PD Jennings, I’m glad you mentioned A Canticle for Liebowitz, a classic and a standard for much of the science fiction that was written later. Time to re-read!
If your interests span science fiction and theology, astronomy and archeology, interstellar space travel and extraterrestrial life, technology and architecture, natural science and political science and behavioral science, linguistics and anthropology, scripture and myth, futuristic speculation and ancient history, then Voyage to AC would really be hard to beat. Indeed, I know of no rival in contemporary fiction.
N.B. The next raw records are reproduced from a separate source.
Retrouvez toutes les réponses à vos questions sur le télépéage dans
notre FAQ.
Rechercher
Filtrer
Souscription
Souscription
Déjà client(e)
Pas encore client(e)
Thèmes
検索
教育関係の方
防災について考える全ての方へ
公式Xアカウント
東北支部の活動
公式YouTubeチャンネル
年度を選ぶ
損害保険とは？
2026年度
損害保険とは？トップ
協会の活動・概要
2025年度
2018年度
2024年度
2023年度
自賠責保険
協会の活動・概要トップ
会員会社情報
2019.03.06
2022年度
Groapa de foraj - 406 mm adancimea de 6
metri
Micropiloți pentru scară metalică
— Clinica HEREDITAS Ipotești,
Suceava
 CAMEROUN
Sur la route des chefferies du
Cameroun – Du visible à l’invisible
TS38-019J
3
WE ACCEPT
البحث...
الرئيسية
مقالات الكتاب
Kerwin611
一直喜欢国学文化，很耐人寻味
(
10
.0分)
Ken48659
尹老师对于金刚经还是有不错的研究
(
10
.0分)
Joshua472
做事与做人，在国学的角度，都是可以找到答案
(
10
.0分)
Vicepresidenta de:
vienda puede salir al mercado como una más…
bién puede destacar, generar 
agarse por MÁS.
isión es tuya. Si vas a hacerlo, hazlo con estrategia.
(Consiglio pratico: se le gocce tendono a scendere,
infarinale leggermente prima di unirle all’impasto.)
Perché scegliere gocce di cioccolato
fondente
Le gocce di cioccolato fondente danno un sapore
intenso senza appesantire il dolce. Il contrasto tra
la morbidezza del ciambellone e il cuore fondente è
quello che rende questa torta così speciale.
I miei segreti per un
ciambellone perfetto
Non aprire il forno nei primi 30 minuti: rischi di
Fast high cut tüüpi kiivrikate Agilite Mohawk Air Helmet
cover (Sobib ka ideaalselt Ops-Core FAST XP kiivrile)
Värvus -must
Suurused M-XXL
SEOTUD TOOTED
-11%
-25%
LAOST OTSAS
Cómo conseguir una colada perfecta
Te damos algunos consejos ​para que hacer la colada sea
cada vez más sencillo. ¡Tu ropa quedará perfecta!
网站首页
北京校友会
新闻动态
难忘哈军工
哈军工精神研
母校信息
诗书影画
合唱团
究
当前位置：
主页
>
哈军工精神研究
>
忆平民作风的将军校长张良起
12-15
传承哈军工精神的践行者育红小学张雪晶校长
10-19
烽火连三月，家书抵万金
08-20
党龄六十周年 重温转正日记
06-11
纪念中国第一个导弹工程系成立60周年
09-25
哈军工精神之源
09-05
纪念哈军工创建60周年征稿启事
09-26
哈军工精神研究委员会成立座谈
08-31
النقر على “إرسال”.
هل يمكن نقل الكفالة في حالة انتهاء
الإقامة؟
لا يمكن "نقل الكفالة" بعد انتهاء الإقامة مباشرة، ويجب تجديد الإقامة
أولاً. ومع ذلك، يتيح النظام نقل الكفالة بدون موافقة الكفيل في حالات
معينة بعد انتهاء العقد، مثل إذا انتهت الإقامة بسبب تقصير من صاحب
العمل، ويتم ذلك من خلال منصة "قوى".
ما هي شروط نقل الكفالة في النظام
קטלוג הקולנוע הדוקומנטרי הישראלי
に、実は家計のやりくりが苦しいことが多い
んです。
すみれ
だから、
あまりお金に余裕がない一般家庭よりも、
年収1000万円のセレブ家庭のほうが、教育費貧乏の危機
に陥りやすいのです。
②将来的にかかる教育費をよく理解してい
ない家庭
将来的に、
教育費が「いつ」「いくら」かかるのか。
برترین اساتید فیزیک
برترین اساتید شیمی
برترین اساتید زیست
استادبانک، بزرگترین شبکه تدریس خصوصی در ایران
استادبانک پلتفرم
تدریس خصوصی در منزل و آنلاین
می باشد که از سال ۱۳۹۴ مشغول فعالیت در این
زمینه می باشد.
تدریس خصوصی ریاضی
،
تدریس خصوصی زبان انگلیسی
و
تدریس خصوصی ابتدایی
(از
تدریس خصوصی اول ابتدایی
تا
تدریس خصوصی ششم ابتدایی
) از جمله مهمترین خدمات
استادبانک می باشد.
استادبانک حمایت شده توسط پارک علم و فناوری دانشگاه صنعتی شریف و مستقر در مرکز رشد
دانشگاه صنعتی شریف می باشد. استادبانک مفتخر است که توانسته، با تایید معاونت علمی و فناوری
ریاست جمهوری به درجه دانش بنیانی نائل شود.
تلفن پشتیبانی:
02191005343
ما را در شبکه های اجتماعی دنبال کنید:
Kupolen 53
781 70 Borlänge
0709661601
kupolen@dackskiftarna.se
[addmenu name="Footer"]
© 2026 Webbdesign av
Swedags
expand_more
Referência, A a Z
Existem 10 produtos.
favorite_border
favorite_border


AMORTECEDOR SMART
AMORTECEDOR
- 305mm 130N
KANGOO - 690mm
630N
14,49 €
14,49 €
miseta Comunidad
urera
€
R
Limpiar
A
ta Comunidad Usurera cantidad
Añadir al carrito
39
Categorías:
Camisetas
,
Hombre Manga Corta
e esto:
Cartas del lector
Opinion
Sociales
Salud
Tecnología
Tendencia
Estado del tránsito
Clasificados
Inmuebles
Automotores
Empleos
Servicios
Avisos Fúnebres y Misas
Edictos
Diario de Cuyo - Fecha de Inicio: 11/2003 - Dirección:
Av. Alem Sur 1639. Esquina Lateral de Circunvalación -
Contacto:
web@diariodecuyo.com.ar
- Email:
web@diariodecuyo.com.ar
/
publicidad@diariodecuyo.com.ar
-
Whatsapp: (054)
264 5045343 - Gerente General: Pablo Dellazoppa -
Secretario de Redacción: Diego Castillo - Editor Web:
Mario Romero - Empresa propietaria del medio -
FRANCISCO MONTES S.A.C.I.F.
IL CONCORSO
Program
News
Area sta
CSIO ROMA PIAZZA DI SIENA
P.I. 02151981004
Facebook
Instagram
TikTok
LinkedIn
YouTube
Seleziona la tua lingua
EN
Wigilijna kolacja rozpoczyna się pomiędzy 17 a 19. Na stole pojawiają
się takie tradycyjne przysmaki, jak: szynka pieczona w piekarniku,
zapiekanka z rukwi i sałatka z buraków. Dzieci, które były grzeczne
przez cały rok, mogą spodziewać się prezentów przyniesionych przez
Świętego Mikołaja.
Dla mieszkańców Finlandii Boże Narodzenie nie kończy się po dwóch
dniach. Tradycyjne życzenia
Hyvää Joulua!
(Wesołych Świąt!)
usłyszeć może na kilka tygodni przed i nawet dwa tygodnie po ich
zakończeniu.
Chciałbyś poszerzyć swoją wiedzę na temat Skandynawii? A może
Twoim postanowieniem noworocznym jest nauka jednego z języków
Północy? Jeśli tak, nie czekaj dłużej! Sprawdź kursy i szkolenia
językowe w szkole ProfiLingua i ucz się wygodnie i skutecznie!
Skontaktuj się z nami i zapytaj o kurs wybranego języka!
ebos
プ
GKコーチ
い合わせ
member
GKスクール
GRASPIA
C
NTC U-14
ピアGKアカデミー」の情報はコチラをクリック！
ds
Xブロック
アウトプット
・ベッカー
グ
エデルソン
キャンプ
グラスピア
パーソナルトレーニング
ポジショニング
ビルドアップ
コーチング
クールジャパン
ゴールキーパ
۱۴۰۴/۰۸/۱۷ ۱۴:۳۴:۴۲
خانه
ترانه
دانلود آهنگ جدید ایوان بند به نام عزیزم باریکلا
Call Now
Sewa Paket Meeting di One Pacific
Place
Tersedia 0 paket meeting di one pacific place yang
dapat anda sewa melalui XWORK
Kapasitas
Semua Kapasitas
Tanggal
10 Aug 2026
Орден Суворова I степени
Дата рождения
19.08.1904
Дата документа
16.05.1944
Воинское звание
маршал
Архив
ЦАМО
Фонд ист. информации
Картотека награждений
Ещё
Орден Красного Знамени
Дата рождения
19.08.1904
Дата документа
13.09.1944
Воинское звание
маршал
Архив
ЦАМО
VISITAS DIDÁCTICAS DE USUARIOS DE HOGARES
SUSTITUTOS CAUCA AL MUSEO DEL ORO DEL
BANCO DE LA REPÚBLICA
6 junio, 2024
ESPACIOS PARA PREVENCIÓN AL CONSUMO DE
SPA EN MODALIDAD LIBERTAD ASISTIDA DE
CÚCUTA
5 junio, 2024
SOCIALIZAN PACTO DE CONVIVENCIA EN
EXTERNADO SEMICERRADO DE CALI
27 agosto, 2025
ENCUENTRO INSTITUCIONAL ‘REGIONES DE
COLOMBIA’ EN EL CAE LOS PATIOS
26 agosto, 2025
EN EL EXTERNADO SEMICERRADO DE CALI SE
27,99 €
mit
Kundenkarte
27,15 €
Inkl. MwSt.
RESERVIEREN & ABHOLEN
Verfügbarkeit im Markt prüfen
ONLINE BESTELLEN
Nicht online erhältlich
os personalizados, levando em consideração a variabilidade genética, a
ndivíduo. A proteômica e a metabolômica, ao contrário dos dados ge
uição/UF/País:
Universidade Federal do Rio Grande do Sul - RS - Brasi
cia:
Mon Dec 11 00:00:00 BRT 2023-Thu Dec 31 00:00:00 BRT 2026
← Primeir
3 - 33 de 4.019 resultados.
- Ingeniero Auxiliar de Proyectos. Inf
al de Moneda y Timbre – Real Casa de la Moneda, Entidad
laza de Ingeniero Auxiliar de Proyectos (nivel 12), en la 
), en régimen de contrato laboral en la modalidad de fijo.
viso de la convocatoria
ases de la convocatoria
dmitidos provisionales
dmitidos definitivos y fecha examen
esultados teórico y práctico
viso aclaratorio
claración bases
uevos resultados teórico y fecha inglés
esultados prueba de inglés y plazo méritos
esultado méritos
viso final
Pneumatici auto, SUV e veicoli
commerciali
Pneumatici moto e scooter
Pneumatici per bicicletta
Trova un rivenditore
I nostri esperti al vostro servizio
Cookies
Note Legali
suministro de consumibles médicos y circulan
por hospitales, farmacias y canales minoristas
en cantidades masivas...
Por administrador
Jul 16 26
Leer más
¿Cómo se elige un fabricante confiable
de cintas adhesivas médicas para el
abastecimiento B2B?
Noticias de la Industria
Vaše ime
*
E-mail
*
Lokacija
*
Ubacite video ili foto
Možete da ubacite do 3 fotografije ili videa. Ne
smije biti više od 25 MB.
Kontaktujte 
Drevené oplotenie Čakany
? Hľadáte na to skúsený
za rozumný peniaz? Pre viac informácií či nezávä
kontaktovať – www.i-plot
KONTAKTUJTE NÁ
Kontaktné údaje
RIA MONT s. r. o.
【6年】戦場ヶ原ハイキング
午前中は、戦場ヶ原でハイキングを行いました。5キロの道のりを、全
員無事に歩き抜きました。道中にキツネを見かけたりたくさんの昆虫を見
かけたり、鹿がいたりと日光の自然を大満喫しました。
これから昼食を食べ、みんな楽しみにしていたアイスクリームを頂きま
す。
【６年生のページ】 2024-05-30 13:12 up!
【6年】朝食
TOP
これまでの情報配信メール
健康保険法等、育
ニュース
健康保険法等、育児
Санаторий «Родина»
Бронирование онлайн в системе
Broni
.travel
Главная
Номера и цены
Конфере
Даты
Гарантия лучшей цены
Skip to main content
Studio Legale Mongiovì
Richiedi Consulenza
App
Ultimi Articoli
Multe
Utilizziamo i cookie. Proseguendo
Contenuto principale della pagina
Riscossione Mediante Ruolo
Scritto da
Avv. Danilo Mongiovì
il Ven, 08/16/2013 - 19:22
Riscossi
On the other hand, if you want a page-turner with little to reflect on and think about, maybe pause 0ccasionally to ponder how it all fits together, then this is definitely not the book for you, and Michael O’Brien is not your author.
Following on David Zampino’s comments above, I recently purchased Eifelheim by Michael Flynn. ( I think I saw this title at one time on Fr. Z’s Wish List.) I bought it because several Catholic authors recommended it. It is a sci-fi book set in medieval Europe where an alien spacecraft lands in the 14th century. A Catholic priest is a central figure and the book is full of Catholic experiences.
Father Z, if you haven’t read ‘Canticle for Leibowitz’ you should. [I have! It was intriguing.]
Edit, I see PD Jennings has made the exact same comment. :)
Gene Wolfe’s wife recently passed away (in December), so please pray for them both.
Finished it a couple of weeks ago – Kindle version. I thought it was excellent, well up there with Father Elijah and his “Children of the Last Days “novels. I don’t actually think it could have been shortened, in the way that I thought that e.g. Island of the World should have been, as the format in which it is written genuinely contributes to the build-up of the storyline – which, as others have commented, takes an unexpected twist. Thoroughly recommended.
B.t.w., there is an interview on his website where he says that he is working on a sequel to Father Elijah. Now that’ll be interesting!
The dear @wmeyer said,
Or it may be only that the complainers are looking for instant gratification and nothing to ponder.
Well, I am instantly gratified upon reading or re-reading Father Elijah. So that does at least not completely explain it.